Despite the Phi Beta Kappa key there were some gaping holes in Carmingler's education. He looked surprised for a second and then nodded thoughtfully. “Why, yes, now that you mention it. He does look a bit that way.”

It was no good from the beginning and both Vicker and I knew it. Age had something to do with it, but not all. He was forty and I was barely twenty-seven. He was patronizing and I was insufficiently deferential. He talked too much, sometimes even brilliantly, but I listened too little. His attention to detail was phenomenal and he resented my cavalier attitude. His Chinese had been painfully acquired and my easy fluency irritated him. He had an opinion about everything in God's world and if I didn't share them, he sulked. He would spend an hour telling me why a Patek Phillippe was better than a Rolex Oyster; or why a Nikon was better than a Leica and how a Canon was the match for both; or why the memory of Mao would be banished in less than a year after his death. He was shrewd, glib, and forgot nothing. He lied beautifully, fretted incessantly, and vaguely alluded to tragic experiences during his stretch with the OSS. He was a walking definition of overweening ambition that I found awful and which I got stuck with until one August day three years and eight months later.

It was the middle of August, around the fifteenth, and Vicker was already at his desk when I arrived at the then fancy, new downtown island offices of Minneapolis Mutual on Pedder Street, which I'd leased
just to shut him up. I did balk, however, when he wanted to issue a press release claiming that the reason for our move was a recordshattering jump in business.

He walked into my office carrying his coffee cup, the one with “Vicker” carefully glazed on it in a Chinese ideograph. He liked having his name on things and his shirts, ties, lighter, and cigarette case were all monogrammed. He sat in one of the chairs and propped his feet on my desk, probably because he knew that it irritated me.

“Lucky I was here this morning,” he said so that I would have to ask why. I think he sometimes sat up half the night figuring out his morning opener which would cause me to ask about something that I didn't know.

“I'm grateful.”

“Might have missed him if I hadn't arrived early.”

“You're always early and it's earned you a head start in life's great race.” It also gave him the chance to read the mail first, both his and mine.

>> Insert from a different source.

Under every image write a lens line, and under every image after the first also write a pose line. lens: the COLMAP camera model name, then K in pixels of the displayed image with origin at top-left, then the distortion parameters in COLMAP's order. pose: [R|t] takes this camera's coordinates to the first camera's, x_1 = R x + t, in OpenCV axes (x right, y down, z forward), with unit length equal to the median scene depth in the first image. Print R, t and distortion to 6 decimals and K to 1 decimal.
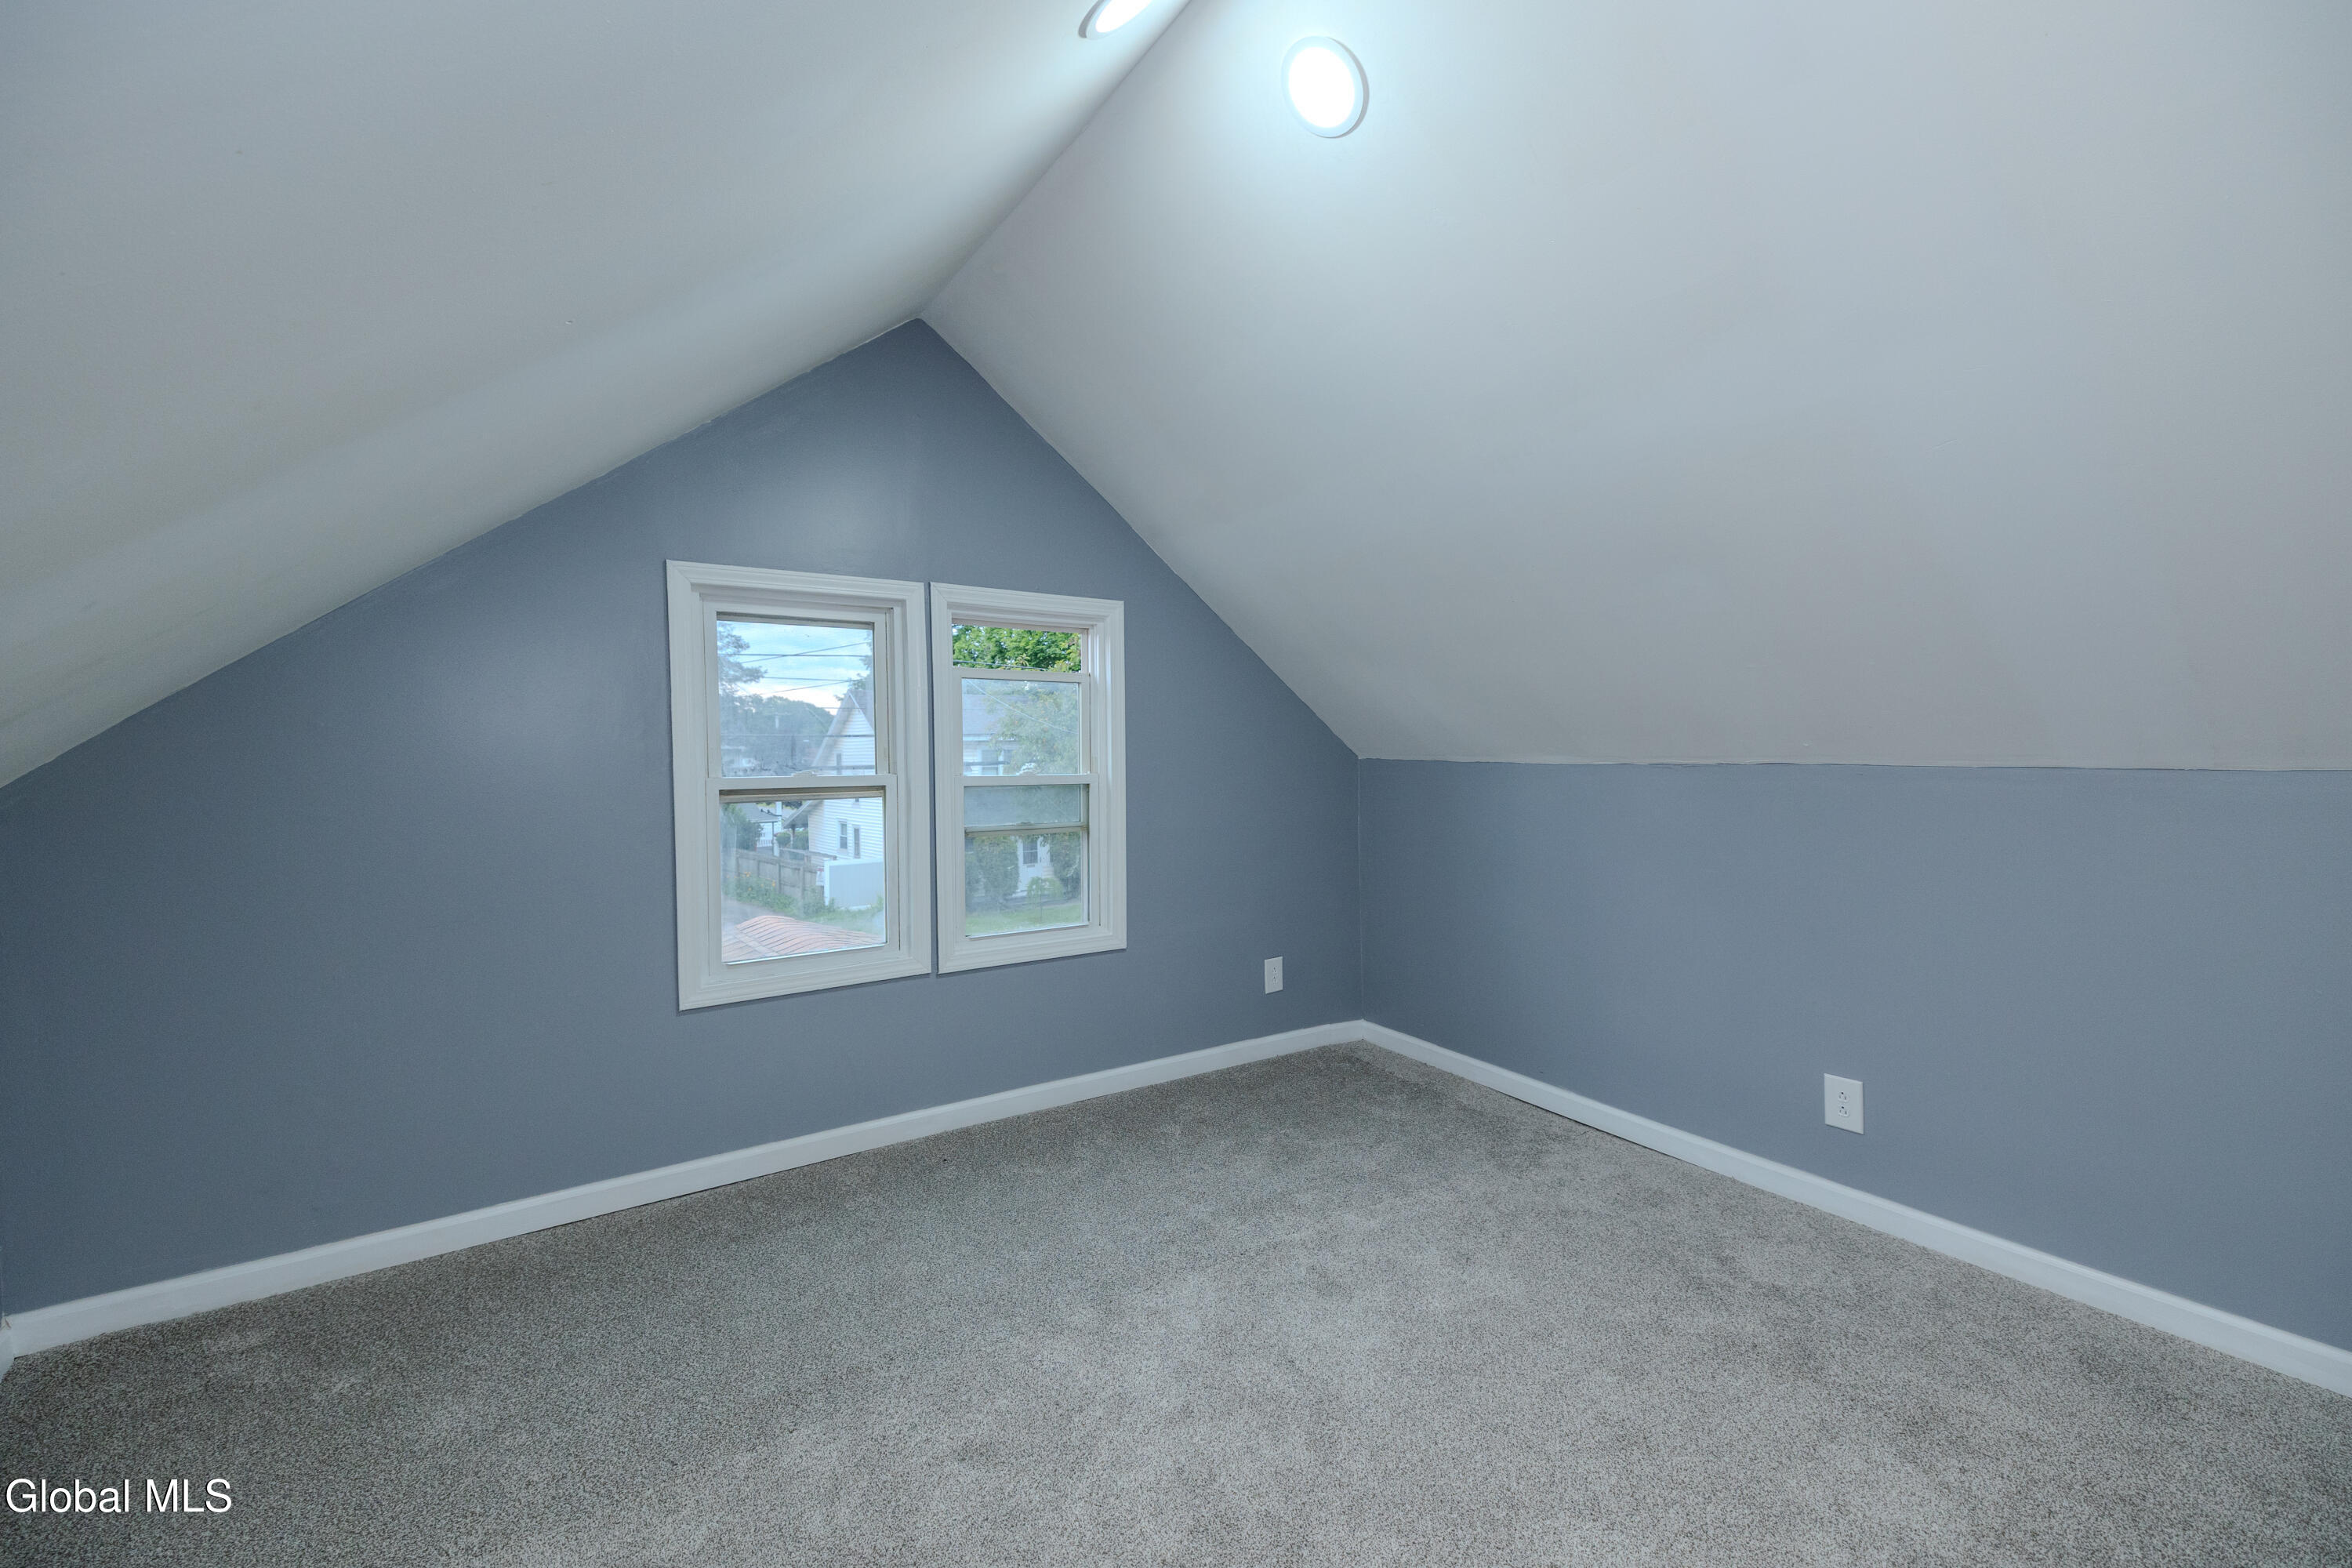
lens RADIAL K [[954.8, 0, 1172.2], [0, 954.8, 778.7], [0, 0, 1]] dist [0.058740, -0.021352]
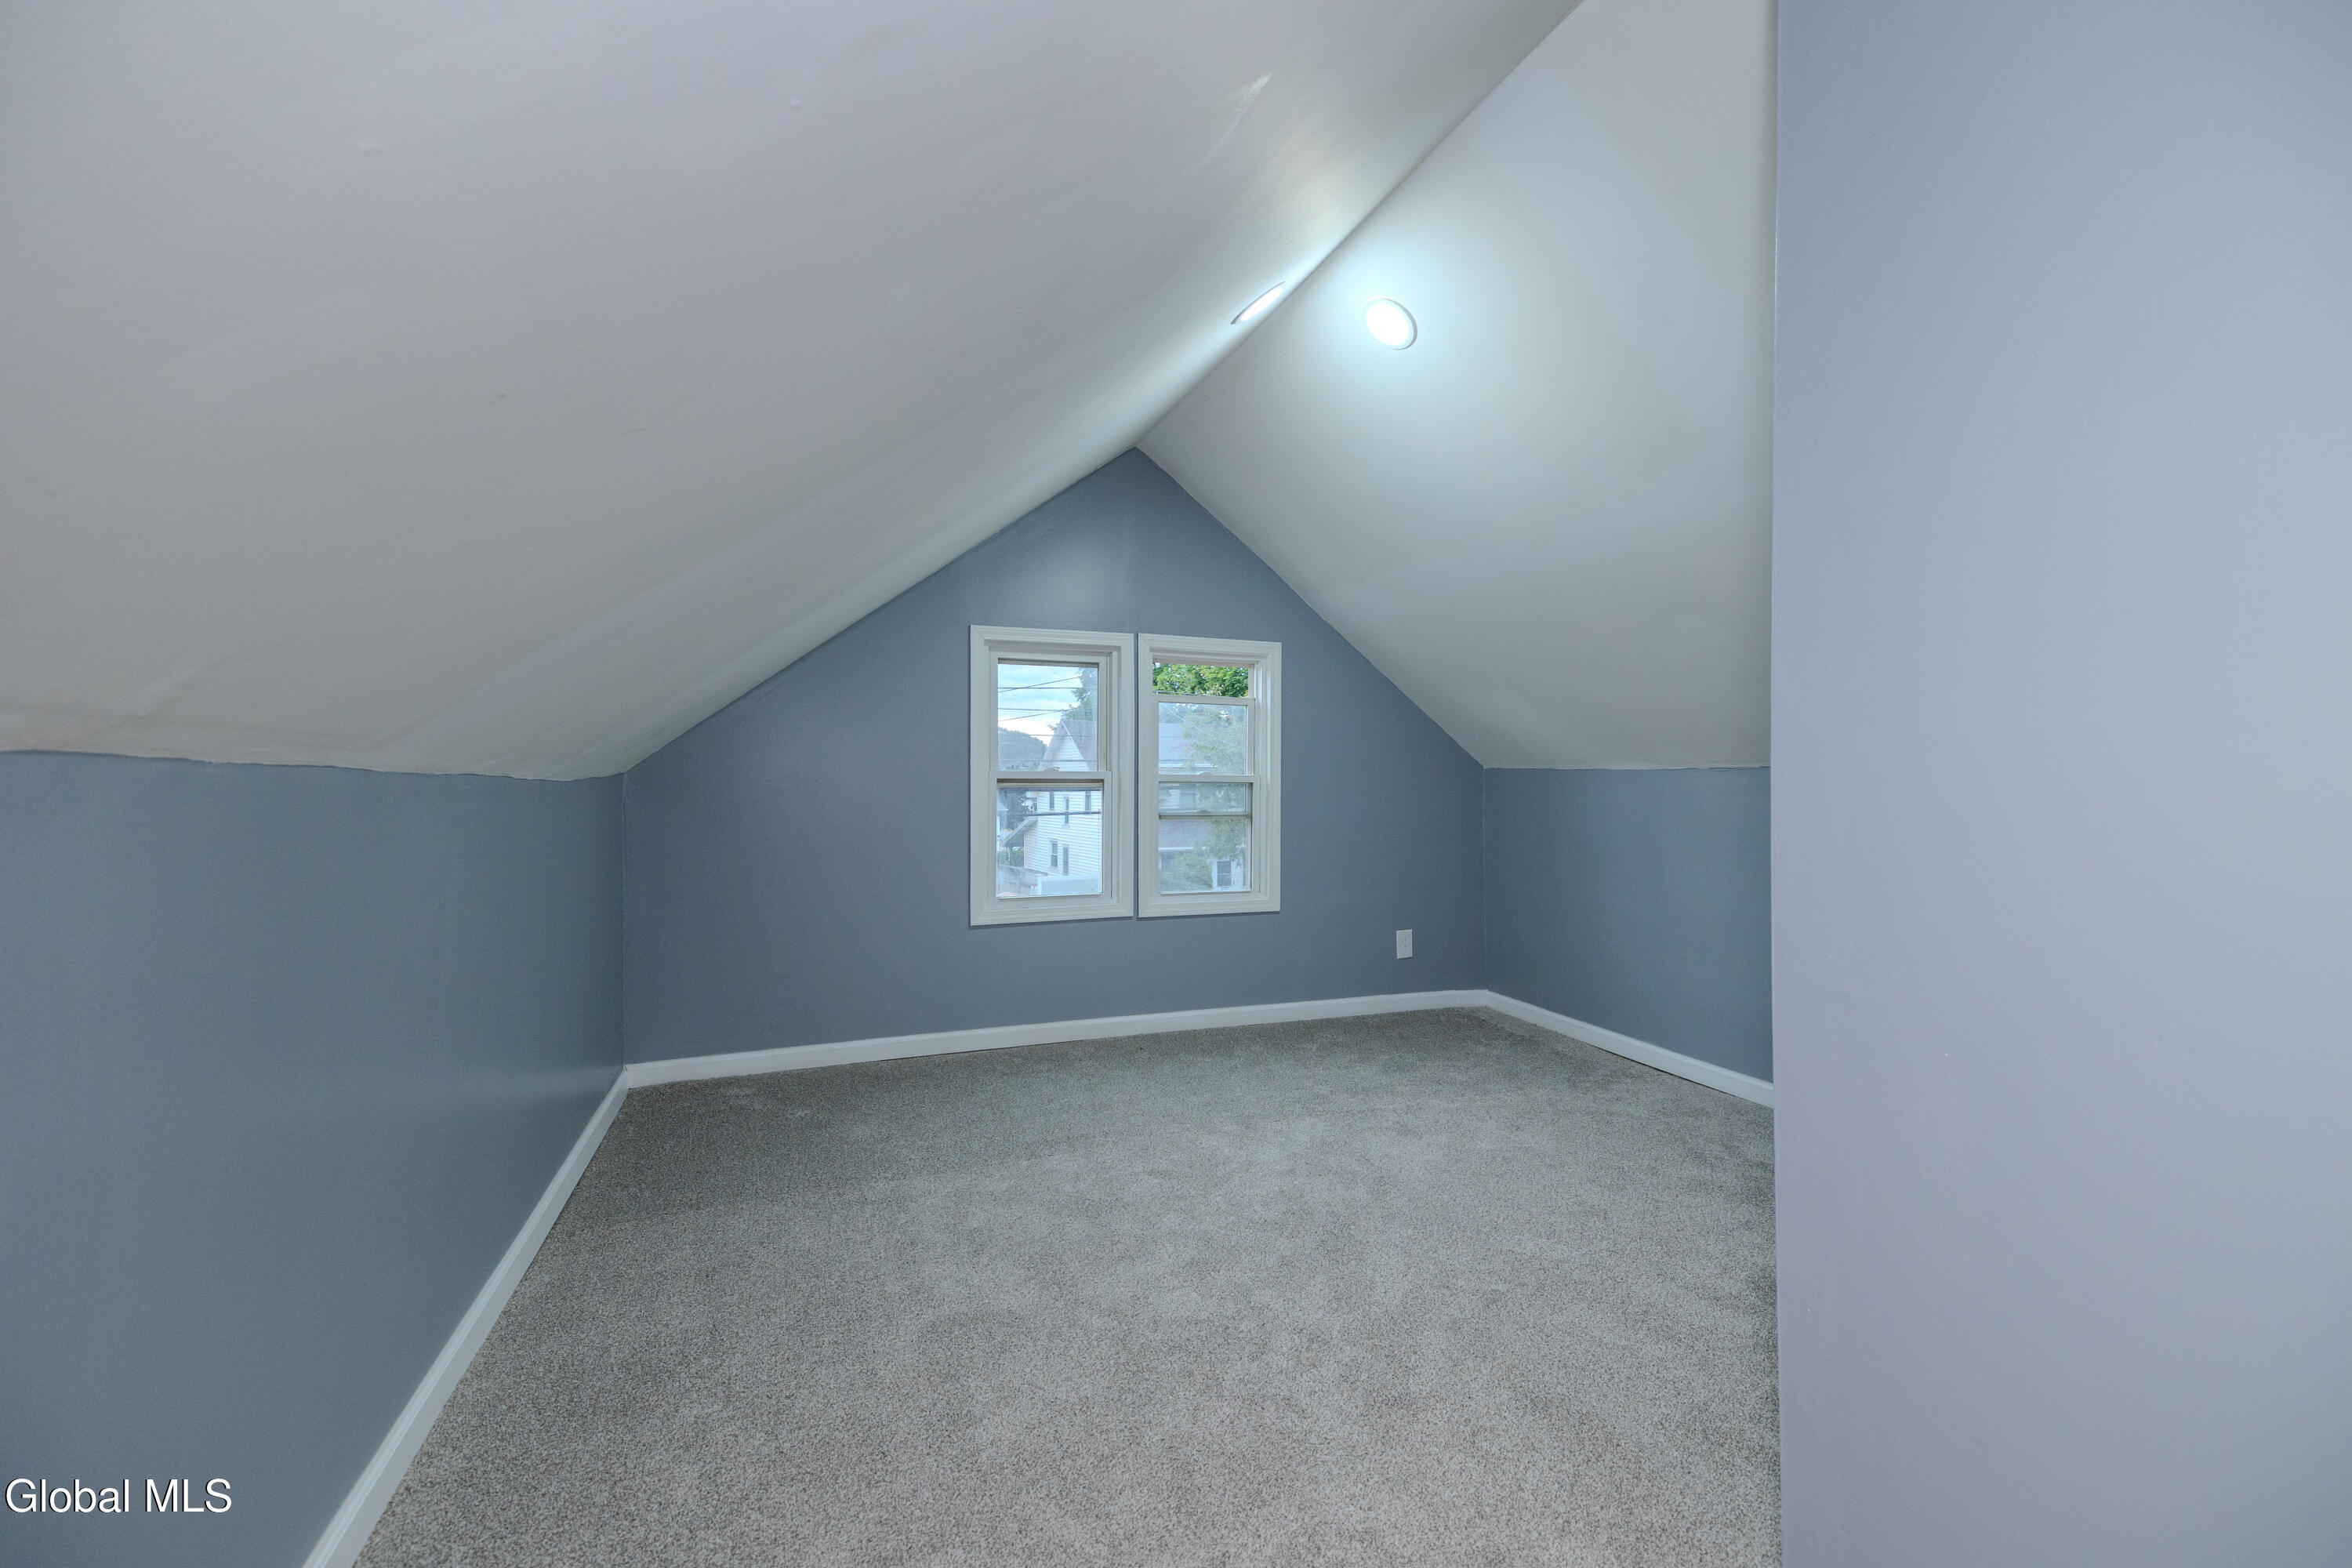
lens RADIAL K [[954.8, 0, 1172.2], [0, 954.8, 778.7], [0, 0, 1]] dist [0.058740, -0.021352]
pose [[0.978799, 0.010943, -0.204533, 0.081103], [-0.017247, 0.999429, -0.029062, 0.044496], [0.204098, 0.031973, 0.978428, -0.332669]]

“He wants five thousand,” he said.

“Sounds like a bargain.”

Vicker lowered his feet, brushed some imaginary lint from the lapel of his burnt orange, raw-silk jacket, put his coffee cup on my desk where it was sure to make a ring, and reached for his silver lighter and cigarette case. He was about my height and about my weight, but I always thought of him as lean and of myself as skinny. He had a smooth, oval face, nicely tanned, and his black hair was thick and straight. He wore it long for the times and it looped down over his high forehead and then back in a style that would become popular years later. His eyes were deep-set and dark brown and he could hold them perfectly steady in the middle of an enormous lie. They also had that cool glow peculiar to persons who will never need glasses. Some commercial airline pilots in their fifties have eyes like that. Vicker's nose was a right triangle and he sported a carefully clipped mustache above thin lips that he sometimes licked around lunch time. His chin was unremarkable in any respect.